The deal will probably complicate the ability of the Hollinger International board to recover the money it is seeking from Lord Black and its investigation, which is being led by Richard C Breeden, a former chairman of the Securities and Exchange Commission. As reported in Monday's Cayman Net News, the committee investigating alleged financial wrongdoing by Lord Black has been unable to account for dividend payments from Cayman Free Press reportedly amounting to some $1.5 million.
"This is a showdown between Black and Breeden about who is going to walk away with the money," said Laura Jereski, an analyst at the Tweedy, Browne Company, which is a large Hollinger shareholder. Mr Breeden was hired by Hollinger International in November to investigate payments made to company executives and he has made stinging comments about Lord Black's assertion that the payments were authorised by the board.
On Sunday, in a further escalation of hostilities, Lord Black criticised Hollinger International's board in a letter, saying that the company's suit against him "can only be seen as a desperate attempt to prevent me from completing a transaction for Hollinger Inc. and divert attention from misrepresentations they had made about the non-compete payments in November."
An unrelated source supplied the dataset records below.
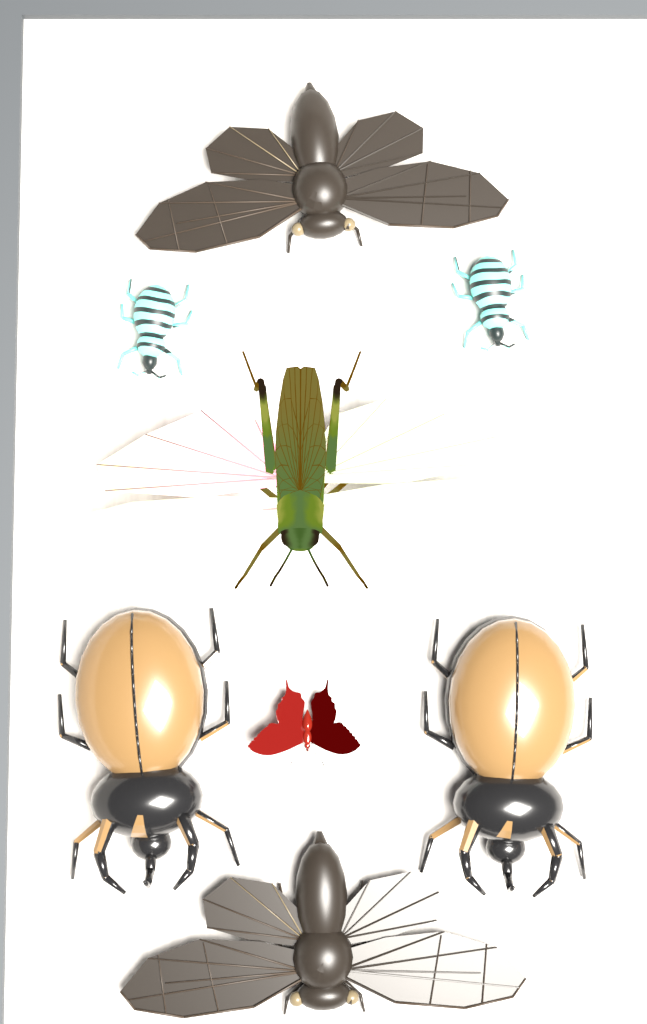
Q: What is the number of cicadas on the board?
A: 2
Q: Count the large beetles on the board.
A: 2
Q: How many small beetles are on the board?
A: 2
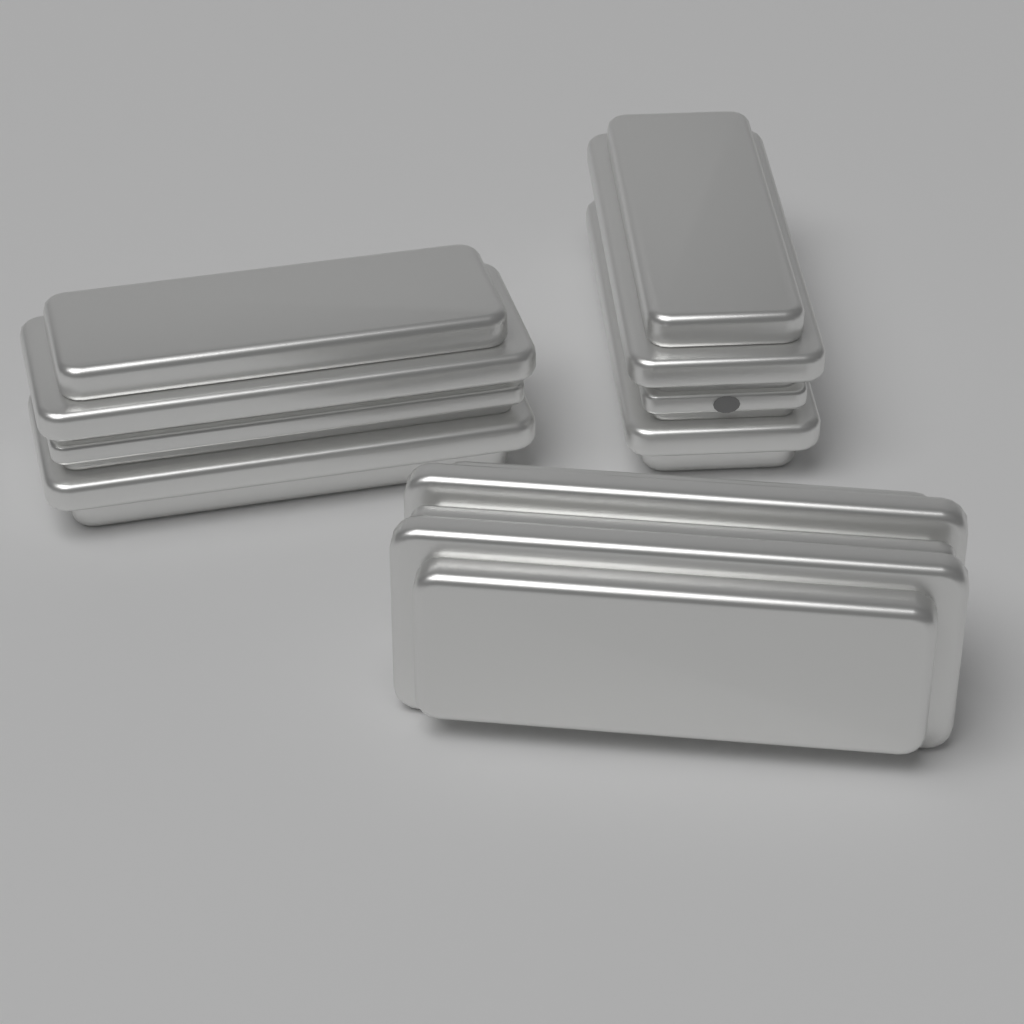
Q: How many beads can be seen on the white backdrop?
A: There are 3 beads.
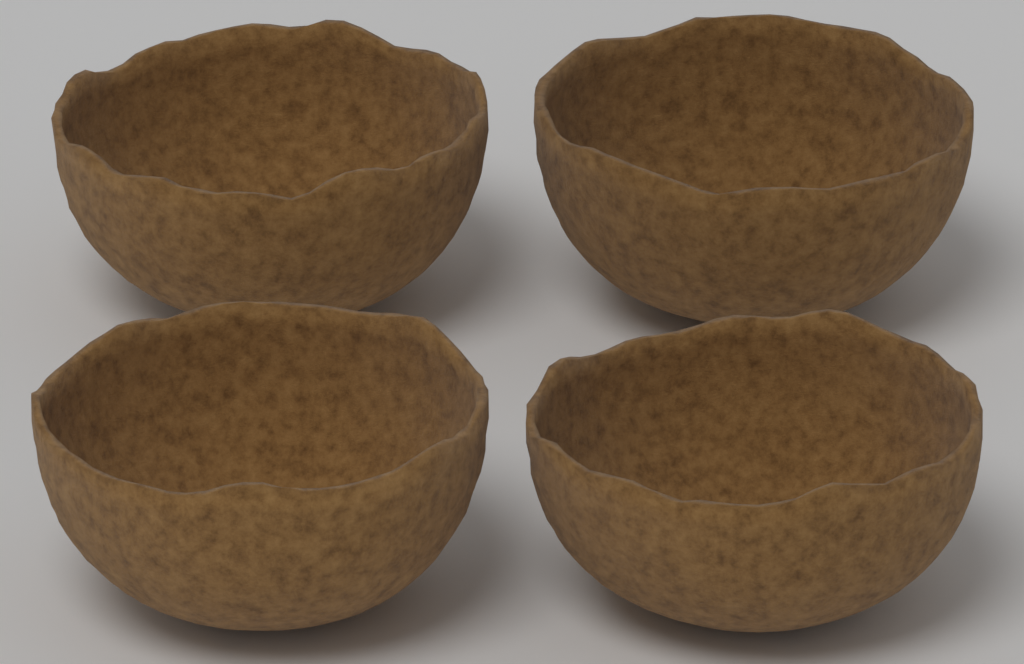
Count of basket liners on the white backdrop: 4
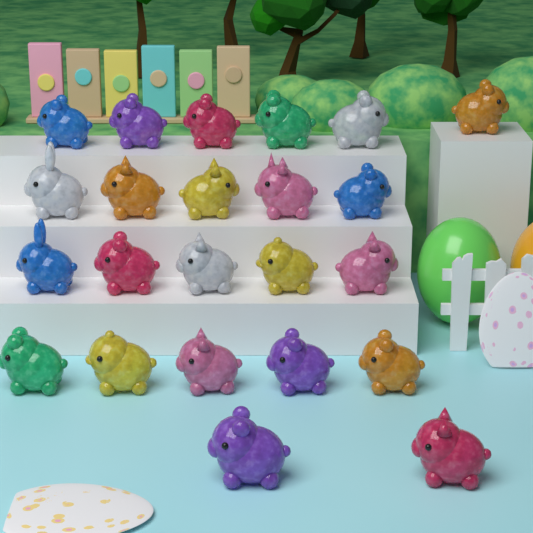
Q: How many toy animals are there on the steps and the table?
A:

The sale, the lawsuit and Lord Black's removal as non-executive chairman by Hollinger International effectively end his involvement in the newspaper company that he began with the purchase of two Quebec newspapers in the late 1960's and that catapulted him into the ranks of influential, largely conservative politicians and thinkers. Despite the end of his tenure, he defiantly proclaimed: "I do not accept the validity of the executive committee's purported removal of me as chairman of the board, nor most of its other recent initiatives."
In the lawsuit, the company accused Lord Black of misusing "the company coffers" by directing more than $224 million in payments to himself and others that were far greater than the value of any services they performed, among other accusations.
In a separate statement on Sunday, Lord Black said: "It will be distressing to part from the Telegraph newspapers, The Spectator, the Chicago newspapers and The Jerusalem Post, in particular. But these fine titles must not be hobbled any longer by the current controversies and financial uncertainty. They will be in good and caring hands, and we will be able to focus exclusively on resolving current legal and public relations concerns."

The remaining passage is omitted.